The third week introduced the concept of transfer learning. Transfer learning stands for model sharing so we can reuse existing pre-trained models in our own projects. I already met with transfer learning when reading machine learning papers so I knew people reuse and compose multiple existing models together into one model to deal with their specific task. Sadly, I never tried it until now.
This week contained only one interactive notebook example that reuses the Inception Model which is really deep and contains more than 20M parameters to classify objects in images. Using the layers of a pre-trained model means that we need to cut off the parts of a model we want to reuse and build our own initial model “skeleton” to which we can then set the weights from the pre-trained model. The example also showed how to avoid training on those pre-trained parts so we can retrain the final model on our own dataset without touching all the pre-trained parameters. The notebook was well described because I immediately grasped how the construction of the model works from it. The pre-trained model was trained to classify 1000 object classes but in the example, we used it to classify only two classes. At first, it was quite hard to imagine for me, how exactly the model composition helps us deal with different scenarios like this one. But it clicked in me after second thought - we only extract the hidden layers without the output layer, so the model is able to distinguish 1000 classes of objects on the image but we force it to only focus on two of them. The final assignment was about reimplementing the model from the example notebook. It was quick.
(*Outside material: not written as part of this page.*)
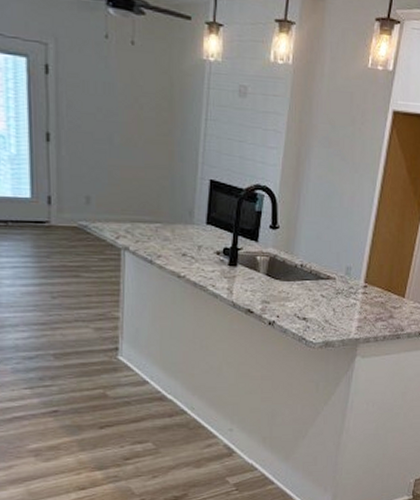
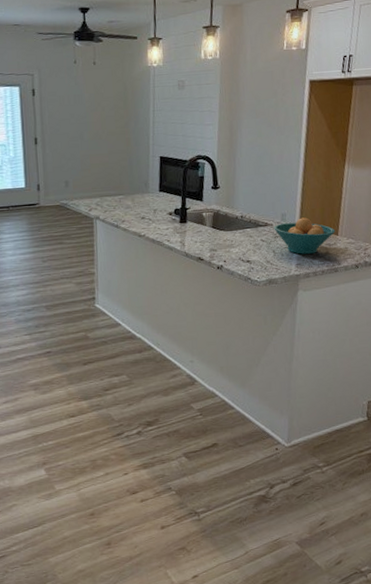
fruit bowl: none [336,274,403,316] -> present [274,217,336,254]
In the meantime, I explored some corners oftTensorflow API and documentation above the course materials:
- I read about tensorflow functional API that allows for non-linear model composition.
- I also found the Tensorflow Hub project which is an open repository of models for transfer learning. We can find collections of models for different kinds of domains. I would like to take some of those models and use them in my own study project.
- I skimmed two relevant research papers: “Rethinking the Inception Architecture for Computer Vision” which was about the model used in this week’s course example, and “U-Net: Convolutional Networks for Biomedical Image Segmentation” which introduces the model I would like to implement myself after finishing the course.